Jaiswal Ashish, Shetty Ajoy P, Rajasekaran S
Department of Spine Surgery, Ganga Hospital, Coimbatore, India.
Indian J Orthop. 2007 Oct;41(4):312-7. doi: 10.4103/0019-5413.36993.
Pedicle screw fixation is the most preferred method of stabilizing unstable spinal fractures. Pedicle screw placement may be difficult in presence of fractured posterior elements, deformed spine, gross instability and spinal pathology. Challenging spine-fracture fixation is defined as the presence of one or more of the following: 1) obscured topographical landmarks as in ankylosing spondylitis, 2) fractures in occipitocervical or cervicothoracic regions and 3) preexisting altered spinal alignment. We report a series of pedicle screw insertion with guidance of navigation in difficult fixation problems..
Fourteen patients [hangman's fracture (n=3), odontoid fracture (n=4), C1C2 fracture (n=1) and spinal fracture with coexistent ankylosing spondylitis (n=6)] underwent posterior stabilization. Intraoperatively after surgical exposure, images were acquired by Iso-C 3D C-arm and transferred to navigation system. Instrumentation was performed with navigational assistance. Postoperatively, placements of pedicle screws were evaluated with radiographs and CT scan.
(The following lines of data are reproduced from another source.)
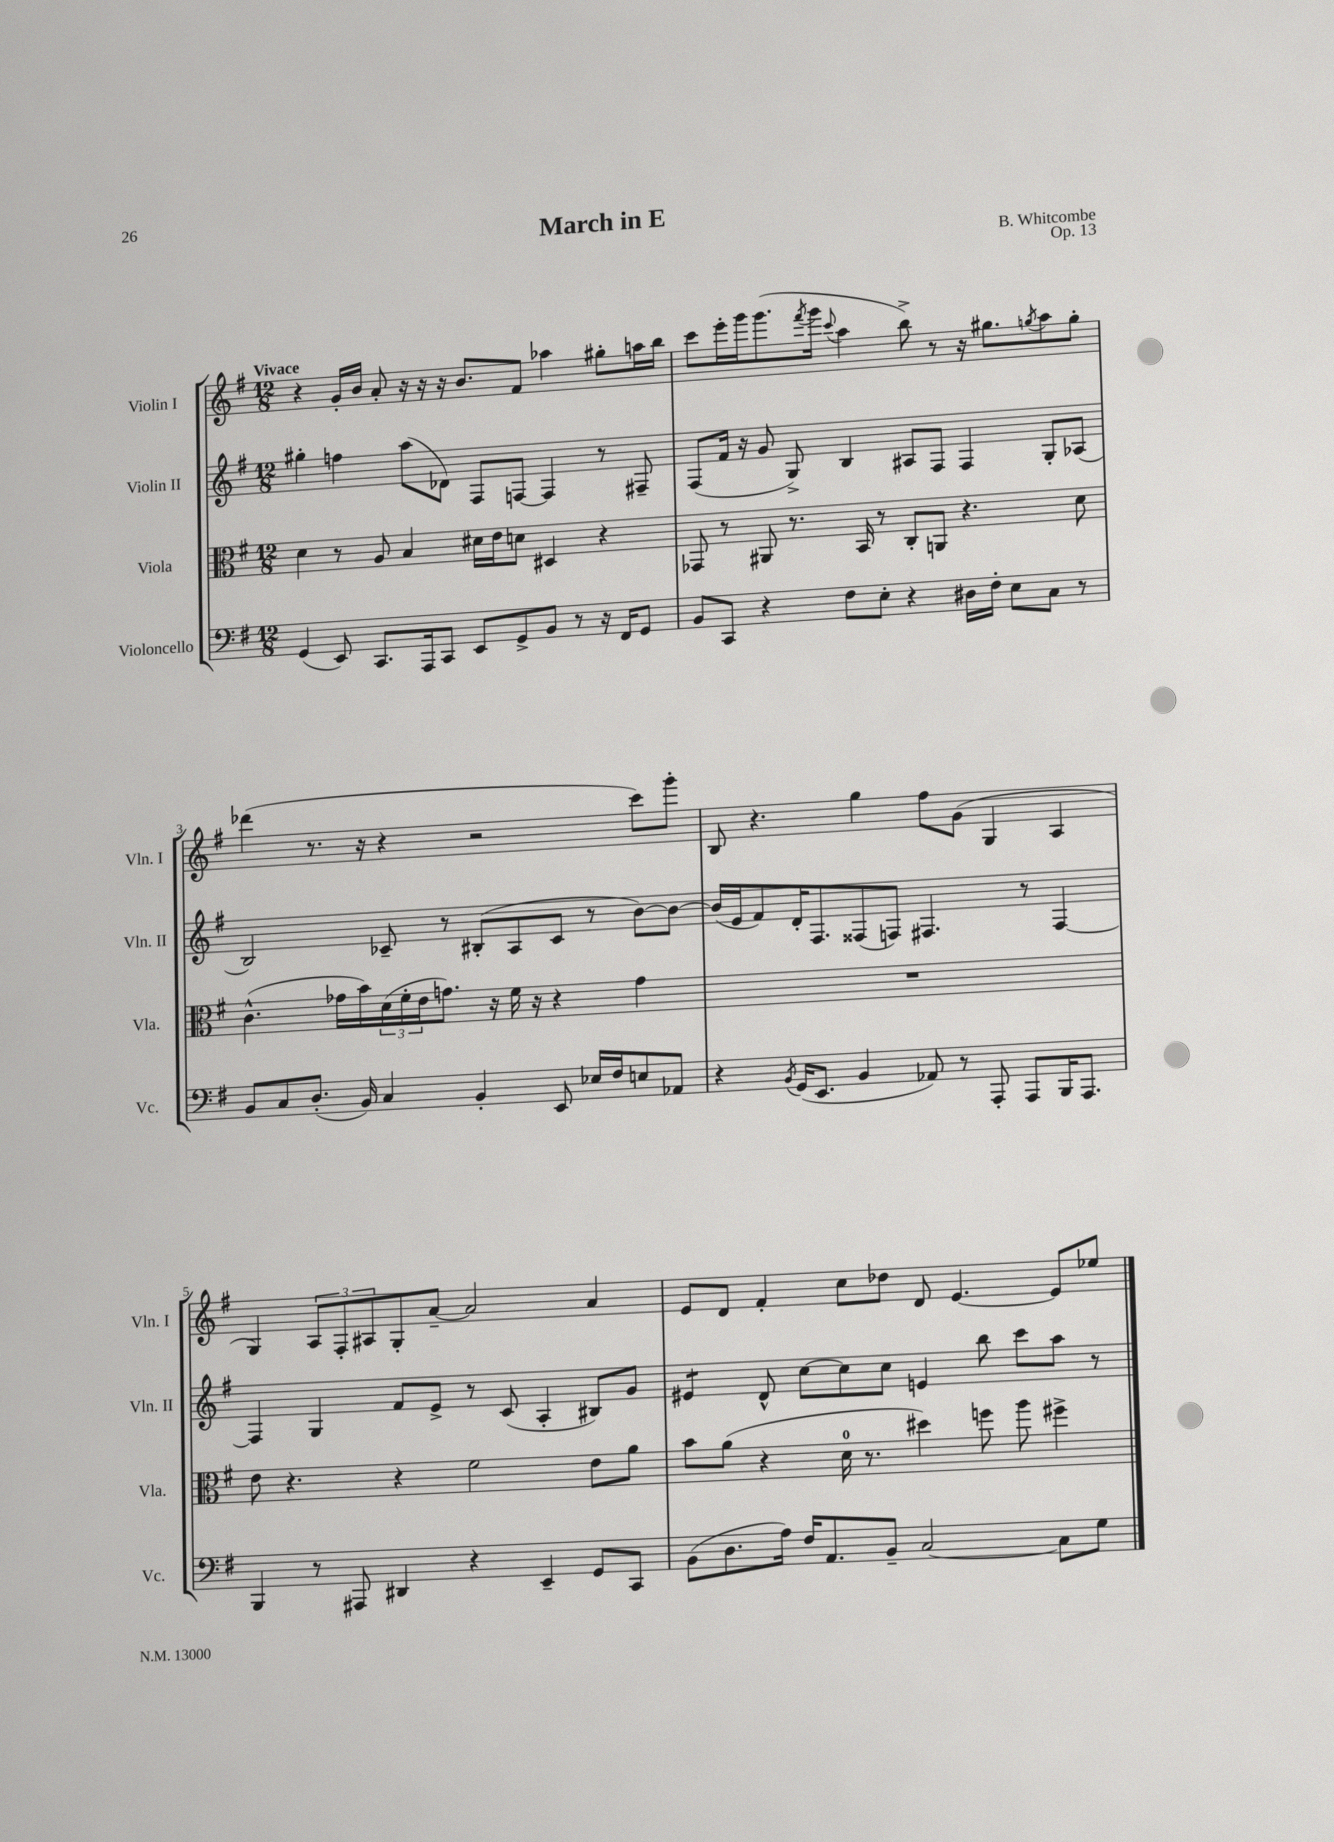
\header { title = "March in E" composer = "B. Whitcombe" opus = "Op. 13" }
<<
\new StaffGroup <<
\new Staff = "s0" \with { instrumentName = "Violin I" shortInstrumentName = "Vln. I" } {
    \clef treble \key g \major \numericTimeSignature \time 12/8 \tempo "Vivace"
    r4 g'16-. b'16 a'8-. r16 r16 r16 b'8. fis'8 aes''4 gis''8-. a''16 b''16 |
    c'''8 e'''16-. g'''16 g'''8.( \acciaccatura { fis'''8 } g'''16 \appoggiatura { c'''8 } a''4 b''8->) r8 r16 gis''8. \acciaccatura { g''8 } a''8 g''8-. |
    des'''4( r8. r16 r4 r2 c'''8) g'''8-. |
    b8 r4. g''4 fis''8 g'8( g4 a4 |
    g4) \tuplet 3/2 { a8 fis8-. ais8 } g8-. a'8~-- a'2 a'4 |
    e'8 d'8 fis'4-. c''8 des''8 d'8 e'4.~ e'8 ees''8 \bar "|." |
}
\new Staff = "s1" \with { instrumentName = "Violin II" shortInstrumentName = "Vln. II" } {
    \clef treble \key g \major \numericTimeSignature \time 12/8
    gis''4-. f''4 a''8( des'8) fis8 f8~ f4 r8 fis8-- |
    fis8( fis'16 r16 g'8 g8->) b4 ais8 fis8 fis4 g8-. aes8( |
    b2) ces'8-- r8 bis8-.( a8 ces'8 r8 b'8~) b'8~ |
    b'16( e'16 fis'8) d'16-. fis8. fisis8( f8) fis4. r8 fis4~ |
    fis4 g4 fis'8 e'8-> r8 c'8( a4-. bis8) g'8 |
    eis'4:8 d'8-^ c''8~ c''8 c''8 e'4 b''8 c'''8 a''8 r8 \bar "|." |
}
\new Staff = "s2" \with { instrumentName = "Viola" shortInstrumentName = "Vla." } {
    \clef alto \key g \major \numericTimeSignature \time 12/8
    d'4 r8 a8 b4 dis'16 e'16 d'8 dis4 r4 |
    ges,8 r8 ais,8 r8. b,16 r8 c8-. a,8 r4. d'8 |
    c'4.-^( ges'16 b'16) \tuplet 3/2 { d'16( fis'16-. e'16 } g'8.) r16 fis'16 r16 r4 g'4 |
    R1. |
    e'8 r4. r4 fis'2 e'8 a'8 |
    b'8 a'8( r4 d'16-0 r8. dis''4) f''8 a''8 fis''4-> \bar "|." |
}
\new Staff = "s3" \with { instrumentName = "Violoncello" shortInstrumentName = "Vc." } {
    \clef bass \key g \major \numericTimeSignature \time 12/8
    g,4( e,8) c,8. a,,16 c,8 e,8 g,8-> b,8 r8 r16 fis,16 g,8 |
    b,8 c,8 r4 fis8 e8-. r4 dis16 fis16-. e8 c8 r8 |
    b,8 c8 d8.-.( b,16) c4 b,4-. e,8 ees16 fis16 e8 aes,8 |
    r4 \acciaccatura { b,8 } g,16( e,8. b,4 aes,8) r8 a,,8-. a,,8 b,,16 a,,8. |
    b,,4 r8 ais,,8 dis,4 r4 e,4-- g,8 c,8 |
    b,8( d8. a16) fis16 a,8. b,8-- c2~ c8 g8 \bar "|." |
}
>>
>>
Sixty-seven pedicle screws (cervical, n=33; thoracic, n=6; lumbar, n=26; sacral n=2) and 15 lateral mass screws were inserted with navigation guidance. The average time of image data acquisition by Iso-C 3D C-arm and its transfer to workstation was 4 minutes (range, 2-6 minutes). Postoperative CT scan revealed ideal placement of screws in 63 pedicles (94%), grade 1 cortical breaches (<2 mm) in 3 pedicles (4.5%) and grade 2 cortical breach (2-4 mm) in one pedicle (1.5%). There were no neurovascular complications. Deep infection was encountered in one case, which settled with debridement.
Intraoperative Iso-C 3D C-arm based navigation is a useful adjunct while stabilizing challenging spinal trauma, rendering feasibility, accuracy and safety of pedicle screw placement even in difficult situations.
椎弓根螺钉固定是治疗不稳定脊柱骨折最常用的方法。在存在后部结构骨折、脊柱畸形、严重不稳定及脊柱病变的情况下,椎弓根螺钉置入可能会很困难。具有挑战性的脊柱骨折固定是指存在以下一种或多种情况:1)如强直性脊柱炎那样的局部解剖标志不清;2)枕颈或颈胸段骨折;3)既往存在脊柱排列改变。我们报告了一系列在导航引导下进行的困难固定问题中的椎弓根螺钉置入情况。
14例患者[绞刑者骨折(n = 3)、齿状突骨折(n = 4)、C1C2骨折(n = 1)及合并强直性脊柱炎的脊柱骨折(n = 6)]接受了后路稳定手术。术中手术暴露后,通过Iso-C 3D C型臂获取图像并传输至导航系统。在导航辅助下进行器械操作。术后,通过X线片和CT扫描评估椎弓根螺钉的置入情况。
在导航引导下共置入67枚椎弓根螺钉(颈椎,n = 33;胸椎,n = 6;腰椎,n = 26;骶椎,n = 2)和15枚侧块螺钉。Iso-C 3D C型臂获取图像数据并传输至工作站的平均时间为4分钟(范围2 - 6分钟)。术后CT扫描显示63枚椎弓根(94%)的螺钉置入理想,3枚椎弓根(4.5%)出现1级皮质骨破裂(<2 mm),1枚椎弓根(1.5%)出现2级皮质骨破裂(2 - 4 mm)。无神经血管并发症。1例出现深部感染,经清创后好转。
术中基于Iso-C 3D C型臂的导航在治疗具有挑战性的脊柱创伤时是一种有用的辅助手段,即使在困难情况下也能使椎弓根螺钉置入具有可行性、准确性和安全性。